Most “third party” insurances cover you for little more than the legal requirements. “Third party fire and theft” insurances will also cover you for damage caused to your vehicle during a theft or an attempted theft, or if your vehicle is involved in a fire. If your vehicle is not recovered following a theft, or is a total loss in a fire, the insurance company will pay you the value of your vehicle at the time of the incident. If you have a valuable vehicle, you may want to purchase “comprehensive” insurance. This also covers damage to your own vehicle in an accident, even if the accident is your fault, and malicious damage.
“Third party” type insurances do not cover you for damage to your own vehicle or property.
“Comprehensive” policies usually have an “excess”. This is an amount of money that you are responsible for if you make a claim. Suppose you make a claim for £1000 of damage. If you have an excess of £250, you will be required to pay for the first £250 of the claim and the insurer will pay the rest. There will also be restrictions on what you can use your vehicle for and who may drive it. For instance, the insurance may only cover the vehicle whilst being driven by certain named drivers. Commercial vehicles need to be insured for the particular type of activity that they are being used for.There are three common types:
“Carriage of own goods” insurance is appropriate for trades people such as builders, plumbers, electricians, window cleaners and so on where the van’s contents belong to the owner and are being used for the work being carried out. The van’s contents will be tools and materials typically.
Haulage insurance is for people using their vans typically for a single drop load carried over a long distance. You will be carrying the goods on behalf of a third party who will be paying you specifically for this. Your insurance certificate will include a phrase saying that you are allowed to use the vehicle “for business purposes including the carriage of goods for hire or reward”. A couple of drops would be acceptable, but having several drops in a small area is regarded by insurance companies as a higher risk which will require courier insurance.

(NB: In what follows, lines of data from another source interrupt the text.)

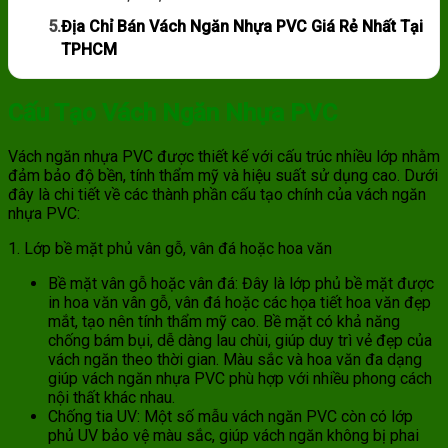
5.
Địa Chỉ Bán Vách Ngăn Nhựa PVC Giá Rẻ Nhất Tại
TPHCM
Cấu Tạo Vách Ngăn Nhựa PVC
Vách ngăn nhựa PVC được thiết kế với cấu trúc nhiều lớp nhằm
đảm bảo độ bền, tính thẩm mỹ và hiệu suất sử dụng cao. Dưới
đây là chi tiết về các thành phần cấu tạo chính của vách ngăn
nhựa PVC:
1. Lớp bề mặt phủ vân gỗ, vân đá hoặc hoa văn
Bề mặt vân gỗ hoặc vân đá: Đây là lớp phủ bề mặt được
in hoa văn vân gỗ, vân đá hoặc các họa tiết hoa văn đẹp
mắt, tạo nên tính thẩm mỹ cao. Bề mặt có khả năng
chống bám bụi, dễ dàng lau chùi, giúp duy trì vẻ đẹp của
vách ngăn theo thời gian. Màu sắc và hoa văn đa dạng
giúp vách ngăn nhựa PVC phù hợp với nhiều phong cách
nội thất khác nhau.
Chống tia UV: Một số mẫu vách ngăn PVC còn có lớp
phủ UV bảo vệ màu sắc, giúp vách ngăn không bị phai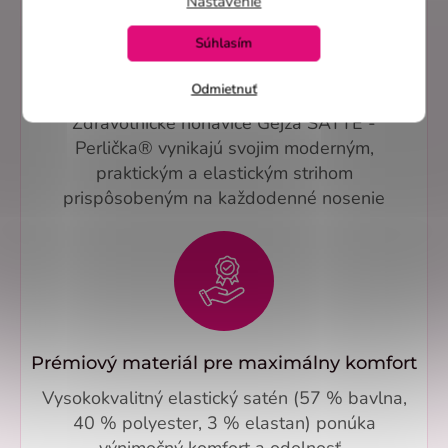
Nastavenie
Súhlasím
Elegantný dizajn pre profesionálny vzhľad
Odmietnuť
Zdravotnícke nohavice Gejza SATTÉ -
Perlička® vynikajú svojim moderným,
praktickým a elastickým strihom
prispôsobeným na každodenné nosenie
Prémiový materiál pre maximálny komfort
Vysokokvalitný elastický satén (57 % bavlna,
40 % polyester, 3 % elastan) ponúka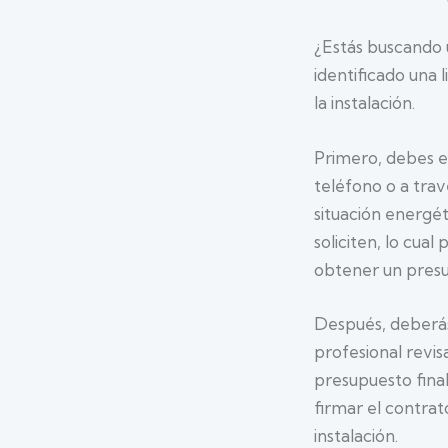
¿Estás buscando
identificado una 
la instalación.
Primero, debes e
teléfono o a trav
situación energét
soliciten, lo cua
obtener un pres
Después, deberás 
profesional revis
presupuesto final
firmar el contrat
instalación.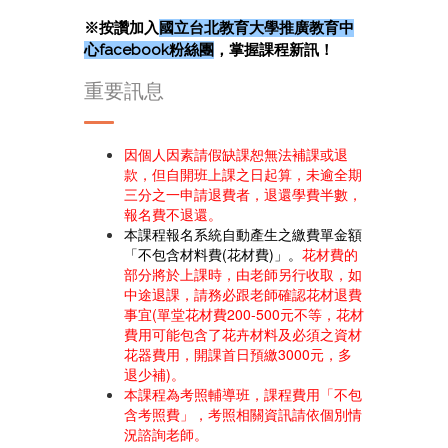
※按讚加入
國立台北教育大學推廣教育中
心facebook粉絲團
，掌握課程新訊！
重要訊息
因個人因素請假缺課恕無法補課或退
款，但自開班上課之日起算，未逾全期
三分之一申請退費者，退還學費半數，
報名費不退還。
本課程報名系統自動產生之繳費單金額
「不包含材料費(花材費)」。
花材費的
部分將於上課時，由老師另行收取，如
中途退課，請務必跟老師確認花材退費
事宜(單堂花材費200-500元不等，花材
費用可能包含了花卉材料及必須之資材
花器費用，開課首日預繳3000元，多
退少補)。
本課程為考照輔導班，課程費用「不包
含考照費」，考照相關資訊請依個別情
況諮詢老師。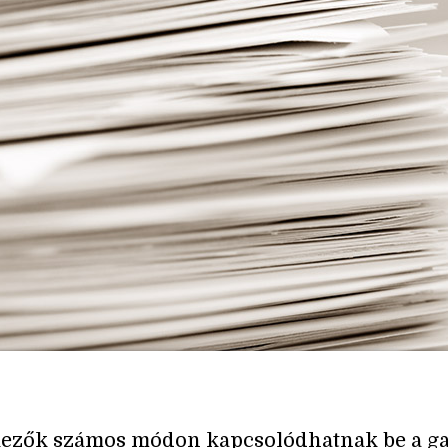
kezők számos módon kapcsolódhatnak be a ga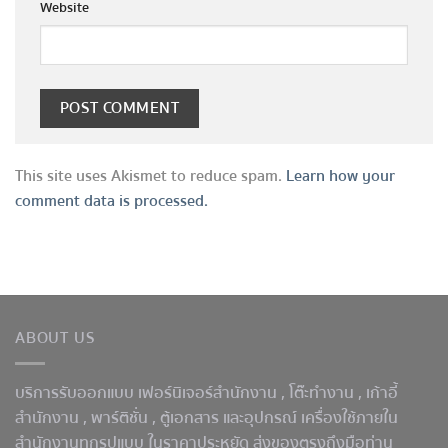
Website
This site uses Akismet to reduce spam.
Learn how your
comment data is processed.
ABOUT US
บริการรับออกแบบ เฟอร์นิเจอร์สำนักงาน ,
โต๊ะทำงาน
, เก้าอี้
สำนักงาน , พาร์ติชั่น , ตู้เอกสาร และอุปกรณ์ เครื่องใช้ภายใน
สำนักงานทุกรูปแบบ ในราคาประหยัด ส่งของตรงถึงมือท่าน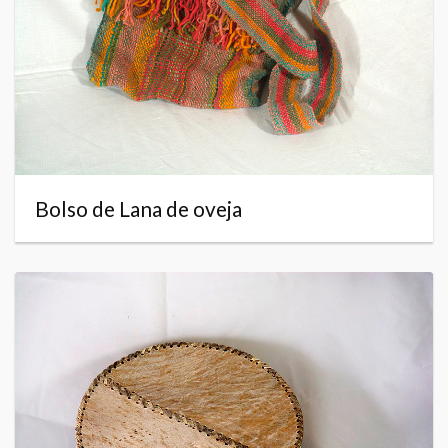
Bolso de Lana de oveja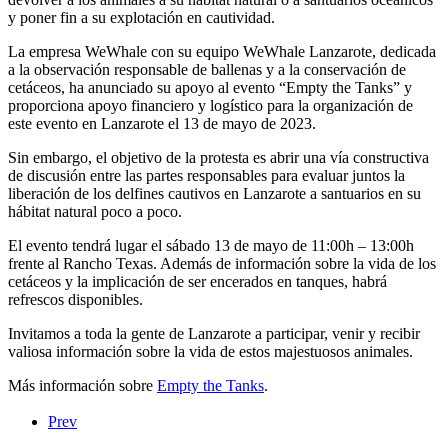
y poner fin a su explotación en cautividad.
La empresa WeWhale con su equipo WeWhale Lanzarote, dedicada
a la observación responsable de ballenas y a la conservación de
cetáceos, ha anunciado su apoyo al evento “Empty the Tanks” y
proporciona apoyo financiero y logístico para la organización de
este evento en Lanzarote el 13 de mayo de 2023.
Sin embargo, el objetivo de la protesta es abrir una vía constructiva
de discusión entre las partes responsables para evaluar juntos la
liberación de los delfines cautivos en Lanzarote a santuarios en su
hábitat natural poco a poco.
El evento tendrá lugar el sábado 13 de mayo de 11:00h – 13:00h
frente al Rancho Texas. Además de información sobre la vida de los
cetáceos y la implicación de ser encerados en tanques, habrá
refrescos disponibles.
Invitamos a toda la gente de Lanzarote a participar, venir y recibir
valiosa información sobre la vida de estos majestuosos animales.
Más información sobre
Empty the Tanks
.
Prev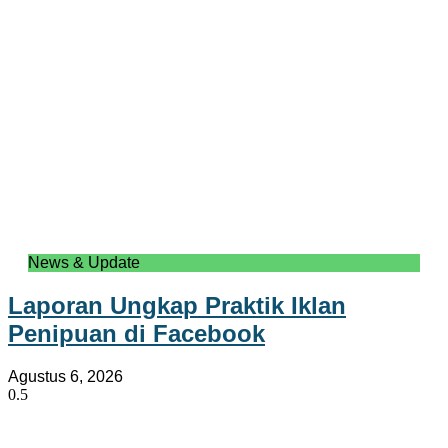
News & Update
Laporan Ungkap Praktik Iklan
Penipuan di Facebook
Agustus 6, 2026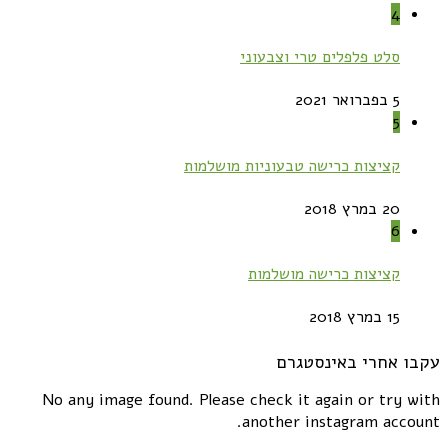
4
סלט פלפלים טרי וצבעוני
5 בפברואר 2021
5
קציצות כרישה טבעוניות מושלמות
20 במרץ 2018
6
קציצות כרישה מושלמות
15 במרץ 2018
עקבו אחרי באינסטגרם
No any image found. Please check it again or try with
another instagram account.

Courier insurance is similar to haulage, in that you are carrying other people’s goods for hire or reward, but it is expected that you will be using your van in a small area in a town or city to make many drops. You might be carrying parcels to local businesses or homes for instance.
The goods and tools being carried are typically not covered by the insurance. You need to take out a “goods in transit” insurance separately to cover the goods. Tradesmen can sometimes get tools cover as an optional extra on their public liability insurance. If you allow your vehicle to be driven by someone else, or used for some other purpose, it will not be insured and in fact it will be being driven illegally.
When obtaining quotes for your commercial vehicle insurance make sure that you have the correct useage. Your policy will need to state courier useage, hire and reward and/or haulage.Just because you have a van doesn’t mean you need basic van insurance. Without the correct useage on the policy, you will not be insured correctly and any claim may be classed as void.The police now pull over van drivers to check that they are insured correctly under the useage. If you are a courier and don’t have the correct useage cover, you may end up with an IN10 (i.e. driving without the correct insurance PLUS six points on your licence)
Sometimes broken windscreens are not covered. It is normal now for your vehicle to not be covered for theft if you leave your keys in the vehicle.